Martheda Esterlina Selan (39), warga desa Pollo, mengatakan sejak rumah-rumah mereka di bongkar paksa, dia dan warga lainnya harus bermalam di tempat terbuka, termasuk di antaranya balita dan bayi berusia dua bulan. Diakuinya dampak bunyi tembakan menimbulkan ketakutan dan trauma khususnya bagi perempuan dan anak-anak. Di sisi yang lain mereka juga kesulitan air bersih dan bahan makanan yang disita aparat.

“Dalam satu hari ini kami makan satu kali, karena makannya terbatas. Karena makanan kami seperti jagung, beras, padi dibawa oleh Pemprov NTT, Satpol PP, jadi kami tidak tahu barang kami kemana,” ujar Martheda dengan lirih.
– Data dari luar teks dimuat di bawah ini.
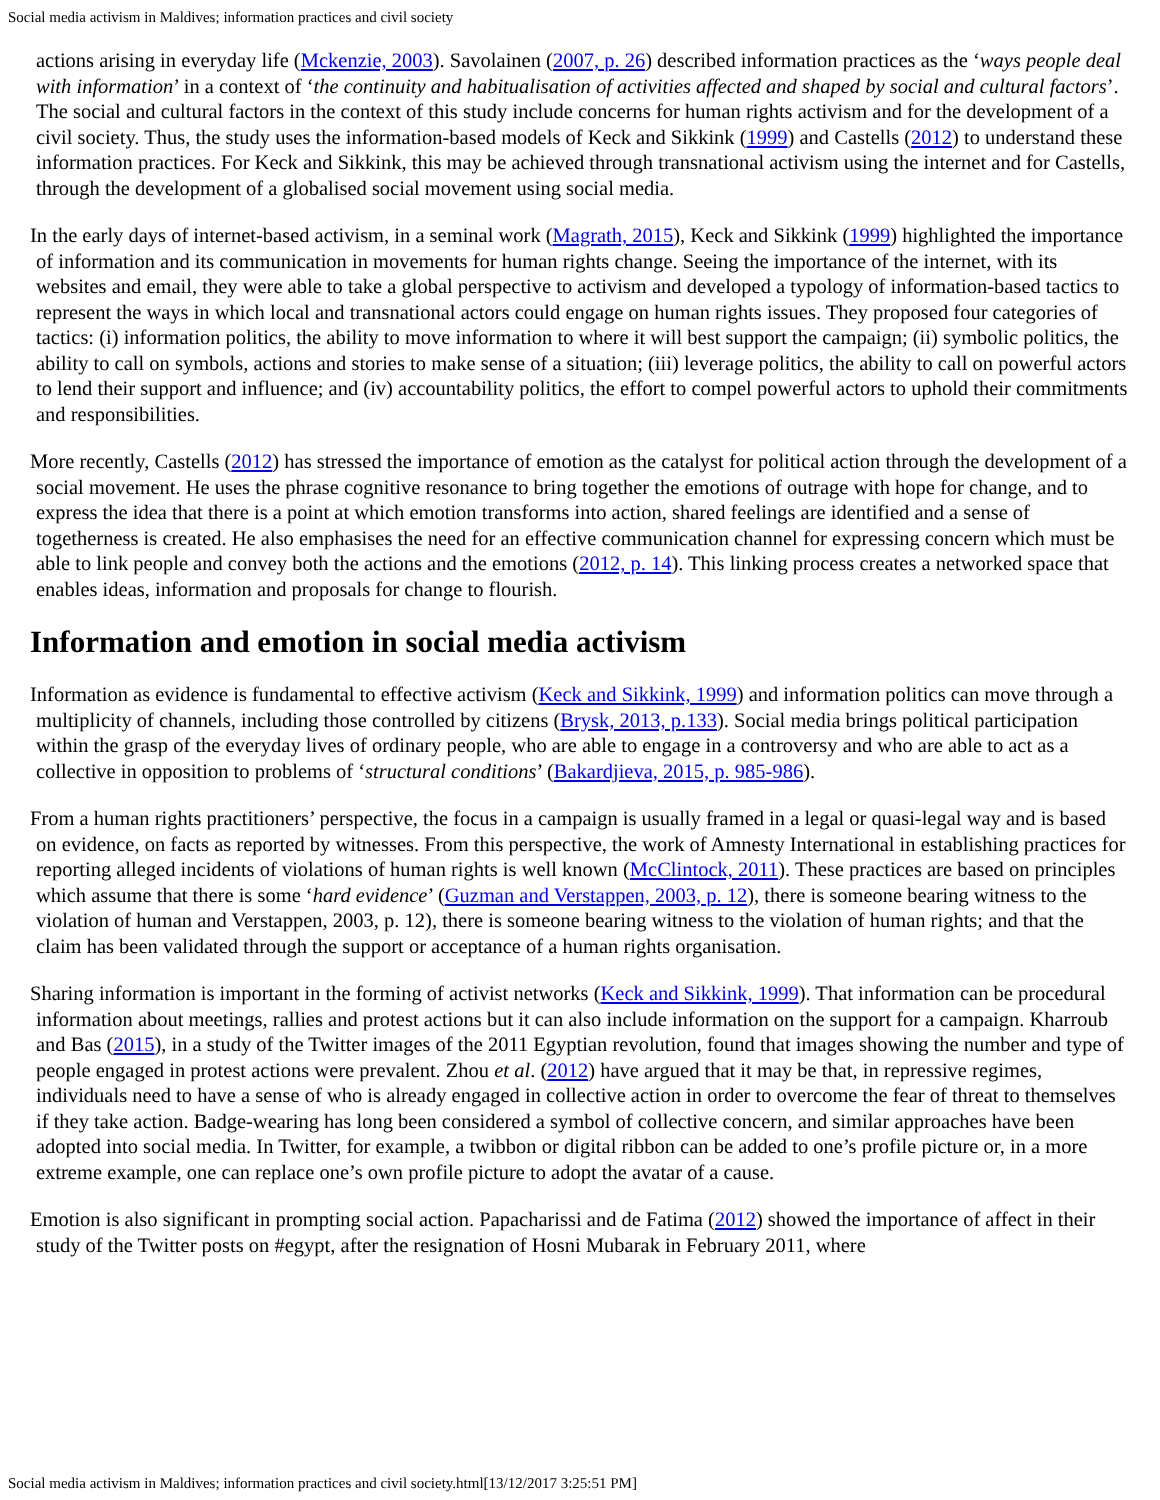Social media activism in Maldives; information practices and civil society
actions arising in everyday life (Mckenzie, 2003). Savolainen (2007, p. 26) described information practices as the ‘ways people deal with information’ in a context of ‘the continuity and habitualisation of activities affected and shaped by social and cultural factors’. The social and cultural factors in the context of this study include concerns for human rights activism and for the development of a civil society. Thus, the study uses the information-based models of Keck and Sikkink (1999) and Castells (2012) to understand these information practices. For Keck and Sikkink, this may be achieved through transnational activism using the internet and for Castells, through the development of a globalised social movement using social media.
In the early days of internet-based activism, in a seminal work (Magrath, 2015), Keck and Sikkink (1999) highlighted the importance of information and its communication in movements for human rights change. Seeing the importance of the internet, with its websites and email, they were able to take a global perspective to activism and developed a typology of information-based tactics to represent the ways in which local and transnational actors could engage on human rights issues. They proposed four categories of tactics: (i) information politics, the ability to move information to where it will best support the campaign; (ii) symbolic politics, the ability to call on symbols, actions and stories to make sense of a situation; (iii) leverage politics, the ability to call on powerful actors to lend their support and influence; and (iv) accountability politics, the effort to compel powerful actors to uphold their commitments and responsibilities.
More recently, Castells (2012) has stressed the importance of emotion as the catalyst for political action through the development of a social movement. He uses the phrase cognitive resonance to bring together the emotions of outrage with hope for change, and to express the idea that there is a point at which emotion transforms into action, shared feelings are identified and a sense of togetherness is created. He also emphasises the need for an effective communication channel for expressing concern which must be able to link people and convey both the actions and the emotions (2012, p. 14). This linking process creates a networked space that enables ideas, information and proposals for change to flourish.
Information and emotion in social media activism
Information as evidence is fundamental to effective activism (Keck and Sikkink, 1999) and information politics can move through a multiplicity of channels, including those controlled by citizens (Brysk, 2013, p.133). Social media brings political participation within the grasp of the everyday lives of ordinary people, who are able to engage in a controversy and who are able to act as a collective in opposition to problems of ‘structural conditions’ (Bakardjieva, 2015, p. 985-986).
From a human rights practitioners’ perspective, the focus in a campaign is usually framed in a legal or quasi-legal way and is based on evidence, on facts as reported by witnesses. From this perspective, the work of Amnesty International in establishing practices for reporting alleged incidents of violations of human rights is well known (McClintock, 2011). These practices are based on principles which assume that there is some ‘hard evidence’ (Guzman and Verstappen, 2003, p. 12), there is someone bearing witness to the violation of human and Verstappen, 2003, p. 12), there is someone bearing witness to the violation of human rights; and that the claim has been validated through the support or acceptance of a human rights organisation.
Sharing information is important in the forming of activist networks (Keck and Sikkink, 1999). That information can be procedural information about meetings, rallies and protest actions but it can also include information on the support for a campaign. Kharroub and Bas (2015), in a study of the Twitter images of the 2011 Egyptian revolution, found that images showing the number and type of people engaged in protest actions were prevalent. Zhou et al. (2012) have argued that it may be that, in repressive regimes, individuals need to have a sense of who is already engaged in collective action in order to overcome the fear of threat to themselves if they take action. Badge-wearing has long been considered a symbol of collective concern, and similar approaches have been adopted into social media. In Twitter, for example, a twibbon or digital ribbon can be added to one’s profile picture or, in a more extreme example, one can replace one’s own profile picture to adopt the avatar of a cause.
Emotion is also significant in prompting social action. Papacharissi and de Fatima (2012) showed the importance of affect in their study of the Twitter posts on #egypt, after the resignation of Hosni Mubarak in February 2011, where
Social media activism in Maldives; information practices and civil society.html[13/12/2017 3:25:51 PM]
“Nah, tembakan ketiga itu mungkin karena terlalu dekat, ada bayi yang menangis trauma dan sampai saat ini bayi ini menangis terus. Karena ada bayi yang dua bulan, tiga bulan dan tujuh bulan,” cerita Martheda.

Warga komunitas adat Besipae, Rabu (19/8) duduk di atas tanah dengan penerangan api unggun sambil memeluk anak mereka yang tertidur. (Foto: Martheda Esterlina Selan)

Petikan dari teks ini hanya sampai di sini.